The exercise that arose in our session of writing a love letter to one’s younger self is an opportunity to see the value that was in that child before she or he ever achieved anything of note. When that child simply /existed/ in the world.
Beginning this exploration does not immediately fix the issue. Acquiescing intellectually to our own inherent value will not silence the negative thoughts. The invitation is not to fix. The invitation that arose for my client, and that I also find myself exploring in this time of slow, is to reconnect with what we knew and experienced of our own value before we were ever told differently. Why doesn’t a child question her place in the world? Why doesn’t a child need to be told her opinion matters or that she’s worthy of love or attention?

The awareness of our own value is our inheritance and our mother tongue. We are born with it. It is there in each of us.

So where then is the opportunity for you and me today? How might we use this time of slow to reconnect with the inner child of each of us who knew exactly what to do with still and slow. Who knew without question that she was valuable. Would would it look like for you to reconnect today?

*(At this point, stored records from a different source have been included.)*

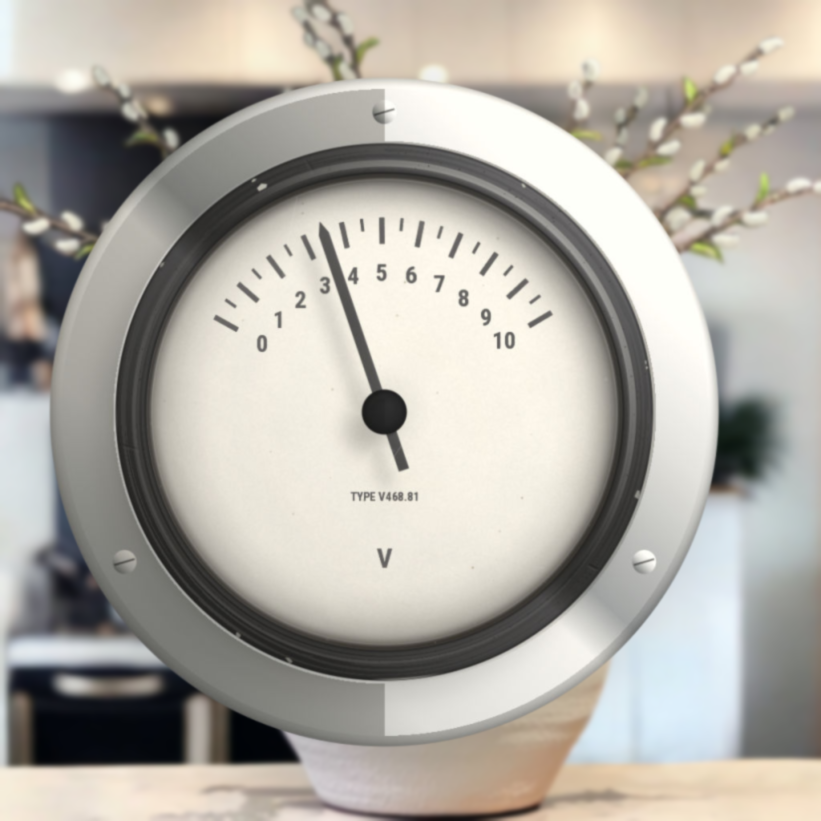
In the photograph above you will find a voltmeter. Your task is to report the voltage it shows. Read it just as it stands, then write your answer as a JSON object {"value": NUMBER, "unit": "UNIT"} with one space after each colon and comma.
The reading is {"value": 3.5, "unit": "V"}
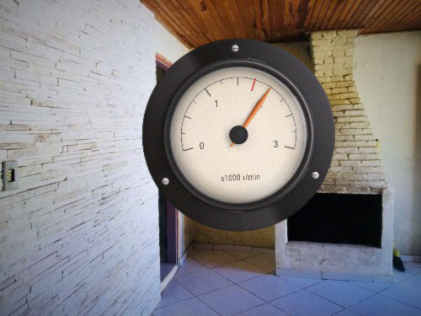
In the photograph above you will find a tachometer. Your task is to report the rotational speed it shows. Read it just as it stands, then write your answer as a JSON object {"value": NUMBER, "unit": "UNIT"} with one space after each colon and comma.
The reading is {"value": 2000, "unit": "rpm"}
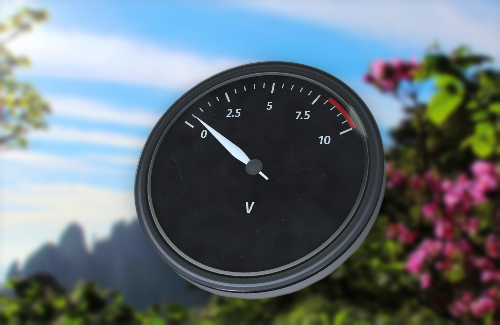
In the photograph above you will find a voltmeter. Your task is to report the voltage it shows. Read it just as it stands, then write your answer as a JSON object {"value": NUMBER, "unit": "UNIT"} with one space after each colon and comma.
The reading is {"value": 0.5, "unit": "V"}
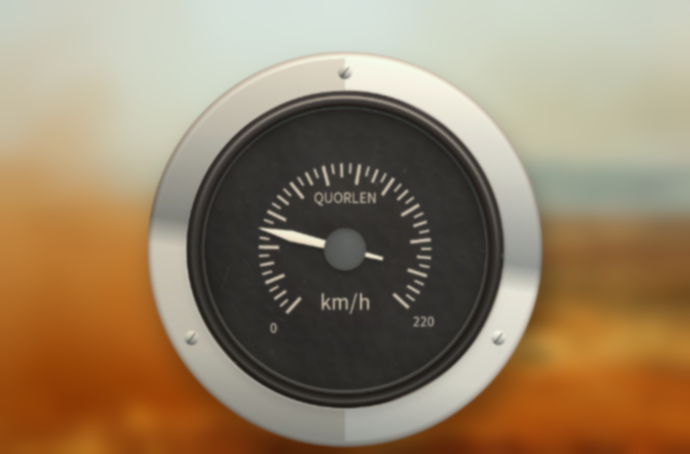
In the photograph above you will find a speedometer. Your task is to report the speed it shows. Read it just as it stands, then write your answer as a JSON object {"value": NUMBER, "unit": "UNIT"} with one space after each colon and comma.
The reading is {"value": 50, "unit": "km/h"}
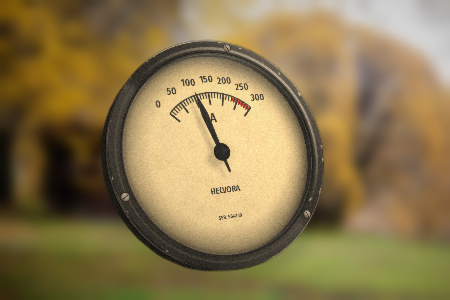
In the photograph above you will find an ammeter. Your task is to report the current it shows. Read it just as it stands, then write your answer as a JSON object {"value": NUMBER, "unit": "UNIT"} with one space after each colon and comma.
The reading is {"value": 100, "unit": "A"}
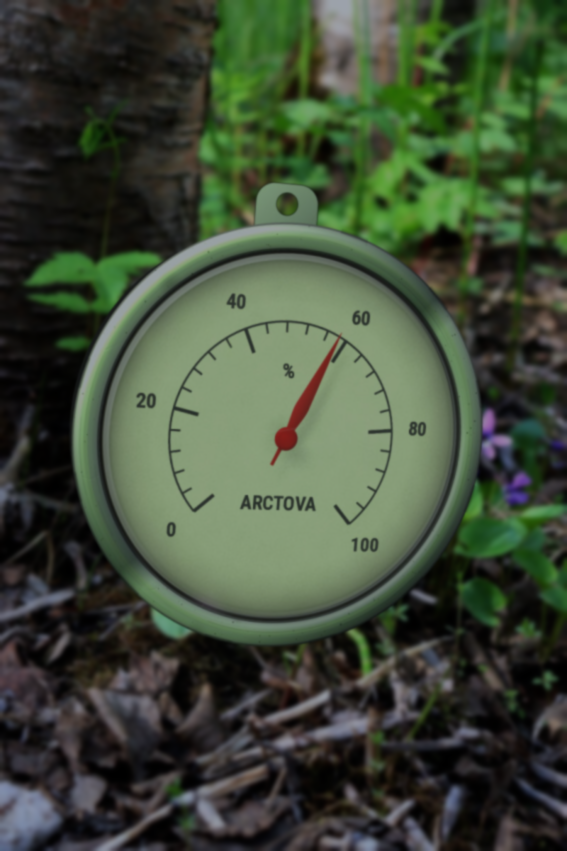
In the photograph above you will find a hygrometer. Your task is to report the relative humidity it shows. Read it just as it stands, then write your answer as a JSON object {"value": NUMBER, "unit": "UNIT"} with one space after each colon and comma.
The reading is {"value": 58, "unit": "%"}
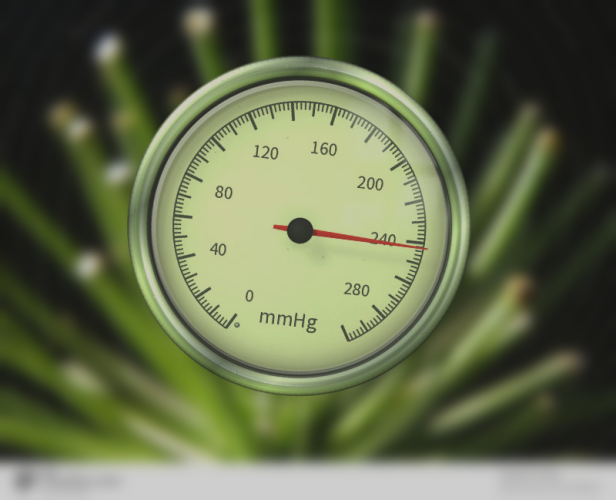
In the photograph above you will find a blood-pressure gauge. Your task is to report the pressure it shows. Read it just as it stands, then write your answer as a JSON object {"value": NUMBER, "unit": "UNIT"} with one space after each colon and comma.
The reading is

Wherever you find yourself as you read this today, sending you love and well-wishing for your own reconnection. My answers for myself aren’t easy today either. But none of us are alone in the search.

-Matt

Frequently Asked Questions About Rest, Guilt, and Self-Worth for Founders

Common questions founders ask about rest, burnout, and the relationship between productivity and self-worth.

Why do I feel guilty when I rest, even when I am exhausted?

Guilt about resting is almost always tied to a belief that your worth depends on your output. If somewhere along the way you learned that achievement earned you love, safety, or belonging, then stopping will trigger that old alarm system. The guilt is a learned response, not a truth about who you are.

Is feeling guilty for resting a sign of burnout?

It can be. When rest consistently feels impossible or guilt-inducing even when you are depleted, it is worth paying attention to. You can read more about what that pattern looks like in my post on founder burnout.

How do you detach self-worth from productivity without losing motivation?

This is a fear many high achievers have. The truth is that most people doing meaningful work are driven by curiosity and purpose, not just fear of being worthless. When you stop working from fear, you do not stop working. You start working differently, and usually better.

What is the first step to stop tying self-worth to work?

Start by noticing. When the guilt of resting shows up, name it without judgment. Awareness is the beginning of change. From there, practices like journaling, coaching, and intentional rest can help you slowly build a different relationship with your own worth.